A further potential issue with social media use is that there is not
necessarily equal utilisation of these sources throughout all nations,
particularly in those outside of Europe and North America. We have
attempted to account for unequal usage in our study by using three
different sources of social media data, but ideally more could be
implemented. Search terms should also be considered with caution. We
have included the search terms that yielded the most occurrences of JTM.

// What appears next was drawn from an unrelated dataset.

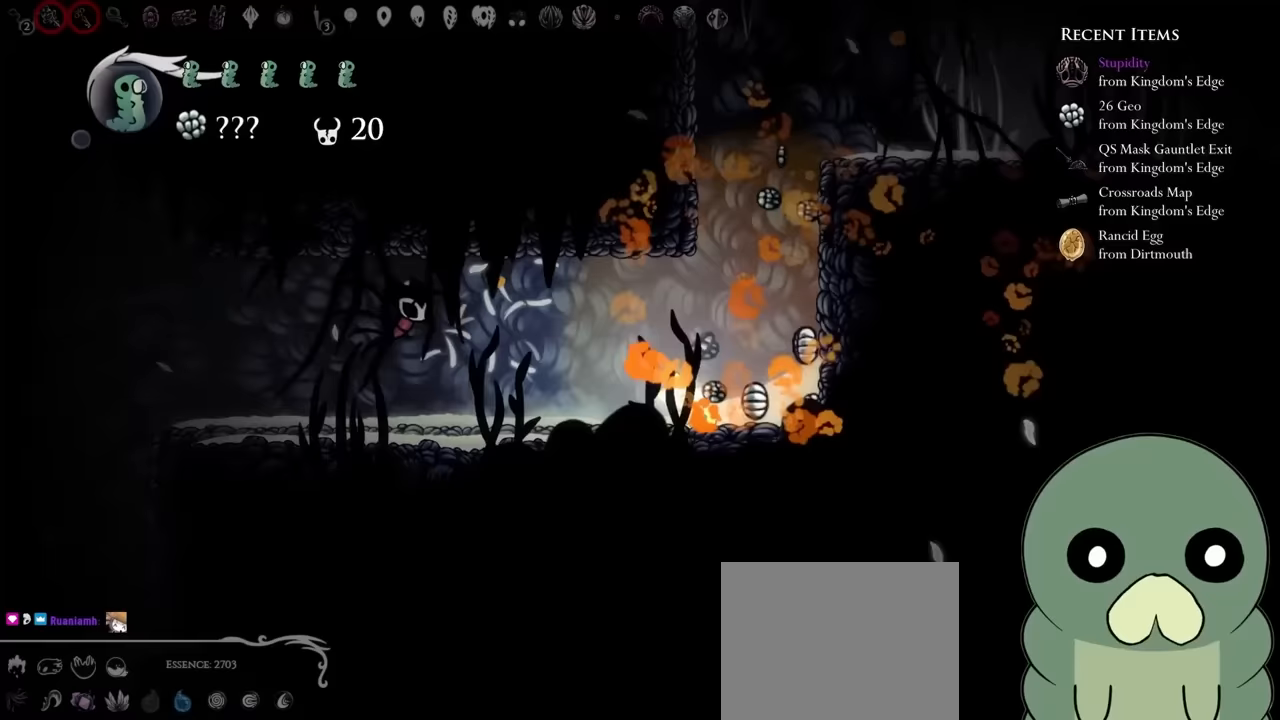
{"dt_ms": 500, "buttons": ["A", "DPAD_RIGHT"], "left_stick": "center", "right_stick": "center", "events": [[117, "A", "down"], [333, "A", "up"], [383, "A", "down"]]}
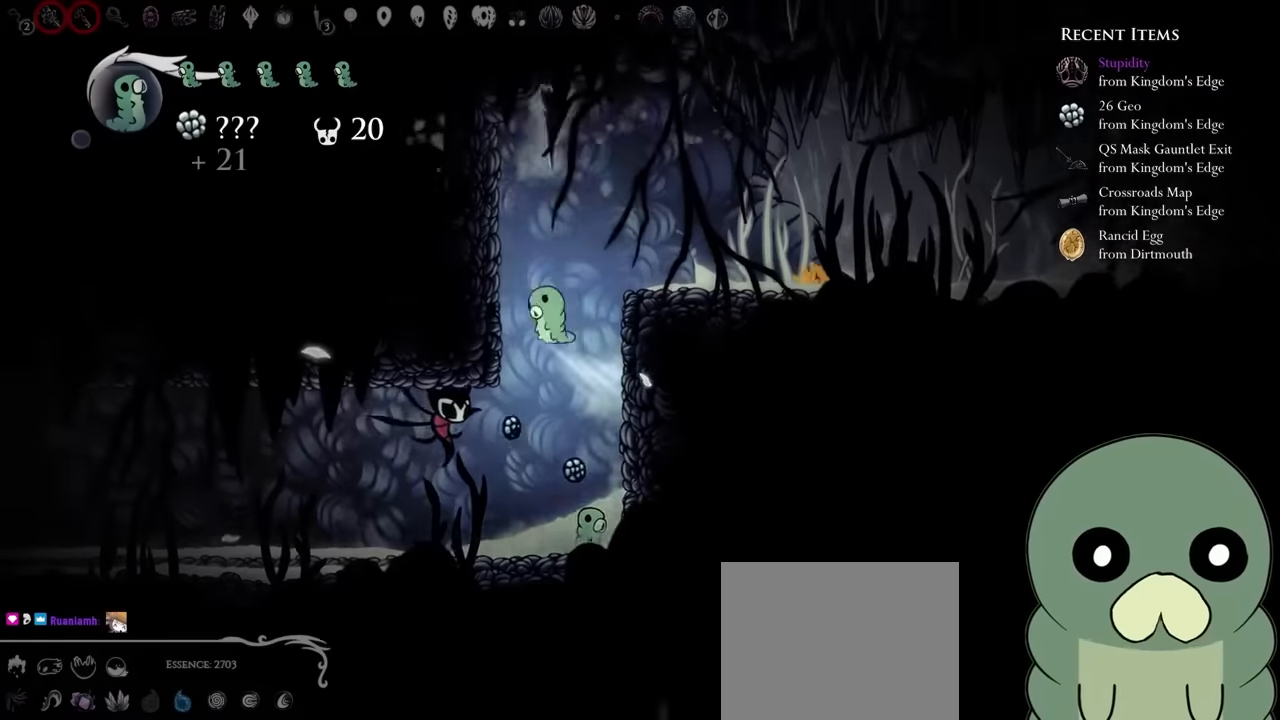
{"dt_ms": 500, "buttons": ["DPAD_RIGHT"], "left_stick": "center", "right_stick": "center", "events": [[133, "R2", "down"], [167, "A", "up"], [383, "R2", "up"]]}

However, there may be an English bias here, since social media users
from non-English speaking individuals will likely submit potential
occurrences using English and colloquial terminology. Although various
common names are not always simple to incorporate (as was the case here,
with German names such as “Spanish flag” and “Russian bear”, which
yielded countless non-moth results when searched), this is certainly
worthy of consideration. Social media data sources are also driven by
trends, which may contribute to varying usefulness of different sources
over time as the popularity and novelty of range shifting species wax
and wane. Such an effect seemed to be apparent with JTM, where the
inclusion of the moth on postage stamps in the Channel Islands was
associated with an increase in GBIF and iNaturalist occurrences in 2012
and 2013 (which also illustrates that even GBIF is not resistant to
trends). Nonetheless, such trends could also be a potential advantage to
social media data sources. In theory, governments and scientists could
highlight species of interest to the public, thus generating a trend
around focal organisms that could be used to generate social media
occurrence records. Such strategies could increase the use of social
media to record biological phenomena, potentially producing large
quantities of community science data.
The results presented here support the idea that the combined use of
traditional (GBIF) and social media (particularly Instagram and
iNaturalist) data sources to generate a more complete understanding of
the habitat-use of range shifting species. Our study suggests that
traditional and social media biodiversity data can contain different,
but complementary, information regarding habitat usage of a range
shifting species. While GBIF captures the rural range of JTM across the
study region, Instagram demonstrated that JTM also occupies highly
urbanised environments. Social media data may be particularly prone to
variation in recorder effort, and we propose a method that can account
for this. We suggest that data from social media should be added to
occurrence datasets when tracking range shifting species. Implementation
of occurrence records from social media could be particularly important
given the human-associated nature of some range shifters, which often
occupy parks and gardens in urban zones as well as rural spaces.